Thank you mark it worked...can you tell me what the yellow wire is for?


----------



## markba633csi (May 13, 2021)

Let me take a look, as you said it's probably an extra
Yes it's an extra one maybe for an accessory or light,  just tape it up and ignore it
Glad you got it working!


----------



## Turnerb08 (May 13, 2021)

markba633csi said:


> Let me take a look, as you said it's probably an extra
> Yes it's an extra one maybe for an accessory or light,  just tape it up and ignore it
> Glad you got it working!


10 4...Do you have any idea where I could find the depth gauge assembly this is all I have of it


----------



## Turnerb08 (May 13, 2021)

markba633csi said:


> Let me take a look, as you said it's probably an extra
> Yes it's an extra one maybe for an accessory or light,  just tape it up and ignore it
> Glad you got it working!


Thanks man I really appreciate it


----------



## markba633csi (May 13, 2021)

You're very welcome 
Depth gauge- Ebay maybe?
-M


----------



## Turnerb08 (May 13, 2021)

markba633csi said:


> You're very welcome
> Depth gauge- Ebay maybe?
> -M


I haven't seen very many parts for these things anywhere on the internet...may just have to make my own, be more anyway


----------



## markba633csi (May 13, 2021)

What about putting one of those digital gizmos on it?  Electronic depth gauge
I think they are cheap


----------



## Turnerb08 (May 13, 2021)

markba633csi said:


> What about putting one of those digital gizmos on it?  Electronic depth gauge
> I think they are cheap


Yep I have found one of those...might give that a try


----------

*Problem set*
1 - Answer these questions about the forum thread, one per line:
(a) What does markba633csi say to do with the yellow wire?
(b) Which site does markba633csi first name as a possible source for the depth gauge?
(c) How does Turnerb08 respond to the idea of an electronic depth gauge?
2 - List every option raised in the forum thread for replacing the depth gauge assembly.

*Data shown*
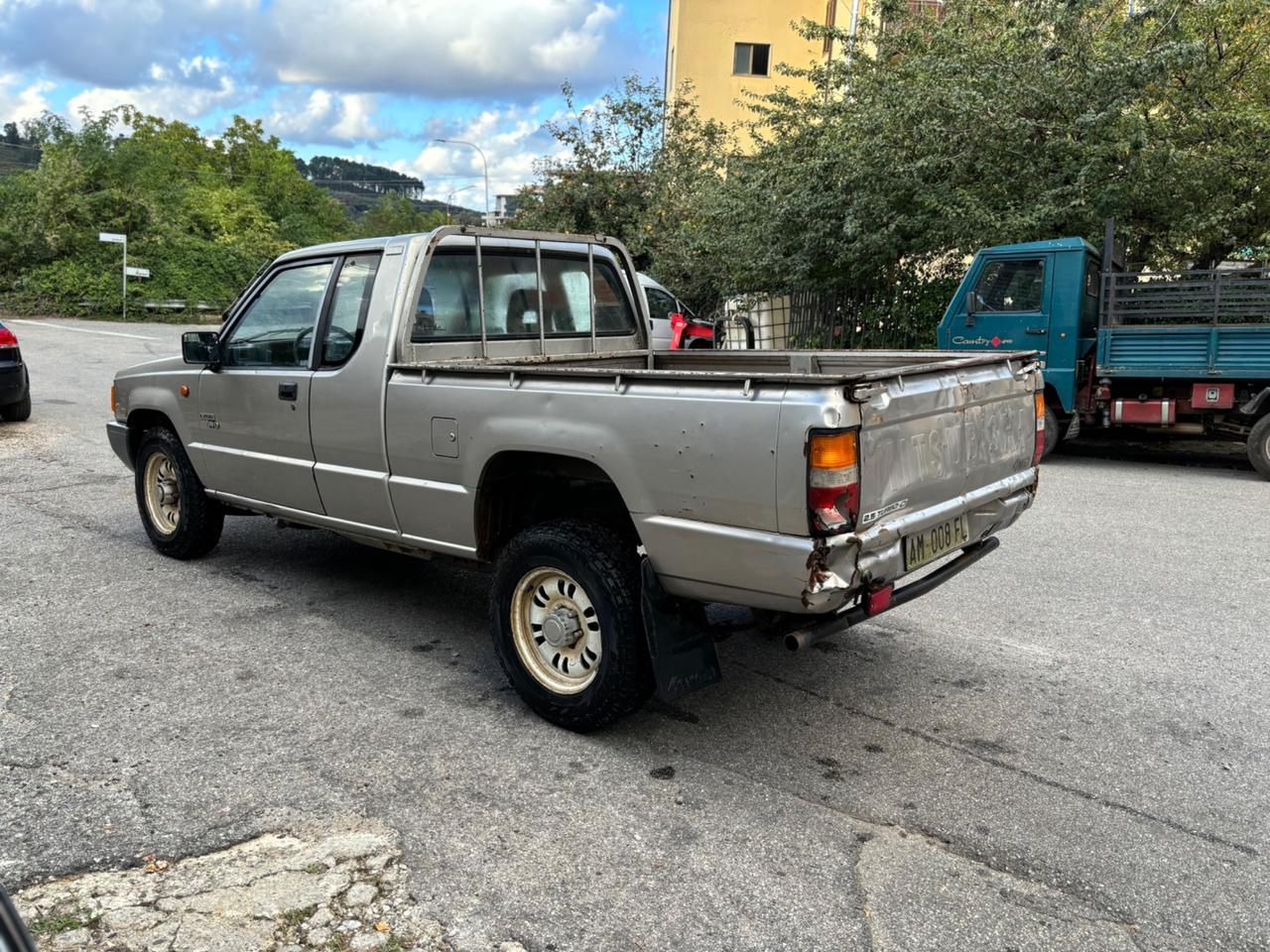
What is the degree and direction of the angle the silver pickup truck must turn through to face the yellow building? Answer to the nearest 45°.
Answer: approximately 45° to its right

*Numbered answers*
1 -
(a) Tape it up and ignore it.
(b) Ebay.
(c) Turnerb08 says one has already been found and might be given a try.

2 -
- Looking for one on Ebay
- Turnerb08 making a replacement
- Putting an electronic depth gauge on it